Медленно и вяло брезжил рассвет. Неторопливо наступало туманное октябрьское утро, еще более сырое, чем ночь. Мрак таял. Уже можно было различить бежавшие мимо дома, деревья, колодезные журавли на дворах. Вилис взглянул на Лейнасара и рассмеялся. Вид Вилиса, в свою очередь, развеселил Лейнасара.

— Да, теперь мы вполне можем наняться в трубочисты, — сказал он и попытался немного вытереть лицо, но еще больше размазал грязь.

На одном полустанке, где паровоз ненадолго остановился, они соскочили с тендера и, бегая вокруг него, немного согрелись. Тут у них появился еще один спутник. Это был какой-то знакомый машиниста, из Лиепаи. Старик невысокого роста, в очках с металлической оправой, лицо его заросло редкой седой щетиной. То, что пальто его когда-то было синего цвета, угадывалось только по более темным местам около швов. На спине у старика была набитая чем-то котомка, сделанная из старого мешка и веревок.

Лейнасар рассказал старику, что их увезли в Германию на работы. Оттуда им удалось удрать и разными путями вернуться в Литву. И вот они наконец попали в Латвию. Из Лиепаи они попытаются перебраться в Вентспилс.

Старик, в свою очередь, сообщил, что он бывший учитель, теперь уже несколько лет без работы; еще в первый год оккупации немцы устроили в его школе госпиталь. Зарабатывает тем, что плетет корзины, мастерит всякие туеса и лукошки. Ездил в дальнюю волость, чтобы добыть кое-какие продукты. Ему повезло: достал несколько буханок хлеба, немного мяса и капусты. С провизией в Лиепае худо.

При словах старика о хлебе и мясе у Вилиса потекли слюнки. Старик, видимо, заметил это. Он сочувственно взглянул на юношей, и на его грустном, оттененном заботами лице появилась добрая, отеческая улыбка.
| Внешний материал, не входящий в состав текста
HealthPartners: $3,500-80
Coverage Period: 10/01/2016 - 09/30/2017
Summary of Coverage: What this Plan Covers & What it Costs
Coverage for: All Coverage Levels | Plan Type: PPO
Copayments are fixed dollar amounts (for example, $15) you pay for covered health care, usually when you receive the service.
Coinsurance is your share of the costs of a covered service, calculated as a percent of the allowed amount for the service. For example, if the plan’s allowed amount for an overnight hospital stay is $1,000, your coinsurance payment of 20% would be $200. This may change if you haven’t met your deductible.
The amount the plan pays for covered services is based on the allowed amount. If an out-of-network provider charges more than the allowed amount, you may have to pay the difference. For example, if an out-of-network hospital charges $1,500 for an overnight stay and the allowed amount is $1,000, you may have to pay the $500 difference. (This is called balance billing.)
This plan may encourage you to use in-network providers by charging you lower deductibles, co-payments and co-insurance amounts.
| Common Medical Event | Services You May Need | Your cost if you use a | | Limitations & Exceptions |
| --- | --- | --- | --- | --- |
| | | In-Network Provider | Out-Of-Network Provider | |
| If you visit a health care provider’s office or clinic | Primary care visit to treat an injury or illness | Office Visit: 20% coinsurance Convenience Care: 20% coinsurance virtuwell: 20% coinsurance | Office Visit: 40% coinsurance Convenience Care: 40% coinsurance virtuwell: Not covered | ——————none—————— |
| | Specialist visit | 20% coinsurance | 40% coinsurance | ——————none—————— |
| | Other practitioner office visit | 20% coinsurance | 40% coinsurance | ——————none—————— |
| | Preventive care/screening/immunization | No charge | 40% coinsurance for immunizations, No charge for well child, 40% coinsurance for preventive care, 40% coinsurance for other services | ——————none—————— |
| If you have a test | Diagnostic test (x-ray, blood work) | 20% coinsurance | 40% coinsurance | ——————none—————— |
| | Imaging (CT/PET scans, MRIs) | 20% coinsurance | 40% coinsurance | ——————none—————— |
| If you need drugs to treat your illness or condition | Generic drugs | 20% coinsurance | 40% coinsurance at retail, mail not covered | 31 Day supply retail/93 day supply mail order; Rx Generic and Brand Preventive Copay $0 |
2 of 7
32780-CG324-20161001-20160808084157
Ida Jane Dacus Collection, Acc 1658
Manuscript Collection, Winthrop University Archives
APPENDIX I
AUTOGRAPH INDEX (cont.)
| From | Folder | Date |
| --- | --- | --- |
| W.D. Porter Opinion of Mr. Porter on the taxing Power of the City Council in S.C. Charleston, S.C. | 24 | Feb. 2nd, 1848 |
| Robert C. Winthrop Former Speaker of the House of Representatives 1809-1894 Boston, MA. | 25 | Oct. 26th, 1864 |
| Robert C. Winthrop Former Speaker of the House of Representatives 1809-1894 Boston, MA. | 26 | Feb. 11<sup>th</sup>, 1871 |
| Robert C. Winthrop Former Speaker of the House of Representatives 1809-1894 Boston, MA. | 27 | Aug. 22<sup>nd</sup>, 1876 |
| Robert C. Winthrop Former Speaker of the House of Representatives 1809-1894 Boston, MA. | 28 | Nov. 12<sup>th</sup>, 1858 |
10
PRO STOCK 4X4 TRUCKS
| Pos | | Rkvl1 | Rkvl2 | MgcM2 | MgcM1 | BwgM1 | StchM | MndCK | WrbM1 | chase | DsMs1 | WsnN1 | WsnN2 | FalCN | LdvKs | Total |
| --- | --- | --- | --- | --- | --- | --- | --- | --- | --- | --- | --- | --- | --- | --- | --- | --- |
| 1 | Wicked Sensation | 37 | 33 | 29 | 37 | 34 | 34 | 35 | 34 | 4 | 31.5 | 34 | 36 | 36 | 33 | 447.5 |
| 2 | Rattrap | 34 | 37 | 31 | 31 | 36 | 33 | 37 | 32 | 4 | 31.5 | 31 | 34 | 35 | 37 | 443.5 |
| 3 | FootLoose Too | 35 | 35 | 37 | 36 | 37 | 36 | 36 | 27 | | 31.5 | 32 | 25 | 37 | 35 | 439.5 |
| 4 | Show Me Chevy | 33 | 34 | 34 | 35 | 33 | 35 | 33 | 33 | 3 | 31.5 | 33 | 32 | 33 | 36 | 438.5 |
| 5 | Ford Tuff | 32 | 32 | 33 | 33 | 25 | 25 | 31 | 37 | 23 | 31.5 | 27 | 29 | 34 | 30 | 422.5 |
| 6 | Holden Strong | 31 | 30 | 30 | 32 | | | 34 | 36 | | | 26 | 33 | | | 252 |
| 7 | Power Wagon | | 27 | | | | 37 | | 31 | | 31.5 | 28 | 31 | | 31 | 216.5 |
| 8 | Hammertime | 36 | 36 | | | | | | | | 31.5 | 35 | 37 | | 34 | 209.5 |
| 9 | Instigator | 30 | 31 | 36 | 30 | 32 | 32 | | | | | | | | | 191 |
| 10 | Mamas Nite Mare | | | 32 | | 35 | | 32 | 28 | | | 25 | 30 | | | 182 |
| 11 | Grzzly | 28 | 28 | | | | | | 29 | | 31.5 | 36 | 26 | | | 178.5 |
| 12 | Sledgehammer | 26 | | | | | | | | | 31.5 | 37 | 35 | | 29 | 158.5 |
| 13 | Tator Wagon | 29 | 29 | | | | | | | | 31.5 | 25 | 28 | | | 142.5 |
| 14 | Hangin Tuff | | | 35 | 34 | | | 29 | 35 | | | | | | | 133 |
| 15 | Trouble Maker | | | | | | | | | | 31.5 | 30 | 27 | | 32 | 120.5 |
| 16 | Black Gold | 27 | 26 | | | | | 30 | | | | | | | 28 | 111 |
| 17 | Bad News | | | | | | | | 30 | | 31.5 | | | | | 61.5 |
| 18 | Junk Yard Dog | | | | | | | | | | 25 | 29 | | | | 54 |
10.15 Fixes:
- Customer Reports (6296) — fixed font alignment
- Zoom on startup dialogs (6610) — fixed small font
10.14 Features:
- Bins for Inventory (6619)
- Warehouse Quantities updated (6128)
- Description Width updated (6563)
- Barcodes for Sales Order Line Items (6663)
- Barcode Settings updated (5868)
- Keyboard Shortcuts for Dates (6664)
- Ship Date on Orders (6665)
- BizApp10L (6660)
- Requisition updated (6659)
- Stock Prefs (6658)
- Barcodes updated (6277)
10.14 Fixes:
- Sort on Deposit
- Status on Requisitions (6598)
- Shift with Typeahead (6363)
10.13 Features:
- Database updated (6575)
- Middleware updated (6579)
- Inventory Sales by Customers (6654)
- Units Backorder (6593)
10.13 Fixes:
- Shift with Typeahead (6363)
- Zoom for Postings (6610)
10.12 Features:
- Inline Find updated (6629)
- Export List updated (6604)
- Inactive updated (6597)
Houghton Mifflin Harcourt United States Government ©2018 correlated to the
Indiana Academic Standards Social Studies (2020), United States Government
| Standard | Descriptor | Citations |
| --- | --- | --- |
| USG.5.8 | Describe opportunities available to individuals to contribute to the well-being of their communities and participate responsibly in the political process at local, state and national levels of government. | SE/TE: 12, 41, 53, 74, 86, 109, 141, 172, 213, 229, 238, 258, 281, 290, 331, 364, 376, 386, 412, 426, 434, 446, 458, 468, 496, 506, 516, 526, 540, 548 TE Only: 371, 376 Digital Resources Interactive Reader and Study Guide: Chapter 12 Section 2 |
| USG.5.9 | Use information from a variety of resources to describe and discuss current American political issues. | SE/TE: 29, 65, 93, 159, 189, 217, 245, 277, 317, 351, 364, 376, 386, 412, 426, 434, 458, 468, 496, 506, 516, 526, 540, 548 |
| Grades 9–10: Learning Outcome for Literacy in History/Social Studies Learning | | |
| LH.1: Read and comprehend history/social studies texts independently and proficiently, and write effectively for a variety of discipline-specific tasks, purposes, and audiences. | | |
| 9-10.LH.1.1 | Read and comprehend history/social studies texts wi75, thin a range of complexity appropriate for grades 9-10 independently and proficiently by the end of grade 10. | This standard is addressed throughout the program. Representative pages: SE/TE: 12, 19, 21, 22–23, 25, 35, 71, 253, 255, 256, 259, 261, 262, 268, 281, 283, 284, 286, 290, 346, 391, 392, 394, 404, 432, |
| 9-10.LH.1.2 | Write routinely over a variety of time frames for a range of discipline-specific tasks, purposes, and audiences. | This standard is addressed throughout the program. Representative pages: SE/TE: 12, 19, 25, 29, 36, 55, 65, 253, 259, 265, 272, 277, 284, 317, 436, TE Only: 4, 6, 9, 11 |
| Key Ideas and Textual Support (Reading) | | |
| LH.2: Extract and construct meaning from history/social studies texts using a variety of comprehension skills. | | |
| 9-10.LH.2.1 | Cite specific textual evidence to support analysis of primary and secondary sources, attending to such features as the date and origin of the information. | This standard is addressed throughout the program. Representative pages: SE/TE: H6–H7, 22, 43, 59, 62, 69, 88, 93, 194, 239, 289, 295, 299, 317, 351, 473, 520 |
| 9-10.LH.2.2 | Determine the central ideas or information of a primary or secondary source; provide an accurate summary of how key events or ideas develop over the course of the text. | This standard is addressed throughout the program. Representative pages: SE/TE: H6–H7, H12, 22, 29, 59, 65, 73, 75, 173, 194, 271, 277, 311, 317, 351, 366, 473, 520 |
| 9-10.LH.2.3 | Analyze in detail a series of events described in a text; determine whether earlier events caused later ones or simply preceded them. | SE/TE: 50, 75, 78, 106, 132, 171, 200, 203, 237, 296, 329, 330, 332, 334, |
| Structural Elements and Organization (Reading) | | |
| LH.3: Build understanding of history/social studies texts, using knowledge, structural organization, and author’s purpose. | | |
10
Он снял котомку, развязал ее и, не доставая оттуда буханку, отрезал два изрядных ломтя.

— Возьмите, пожалуйста, — сказал он и подал каждому по ломтю.

Вилис отвернулся. В горле словно застряло что-то острое, режущее. Они выманили у этого бедного человека хлеб. Он верит, что они бежали из немецкого лагеря. Если бы он знал, кто они на самом деле, — так стал бы он разве делить с ними добытый с таким трудом кусок хлеба?

— Пожалуйста, возьмите, — повторил старик. Державшая ломоть костлявая, коричневая от загара рука дрожала.

— Бери! — резко крикнул Лейнасар.

Вилис понял, что не взять нельзя, и взял. Он стал есть, медленно отламывая черный пахучий хлеб. Но и самый вкусный хлеб иногда может показаться горьким.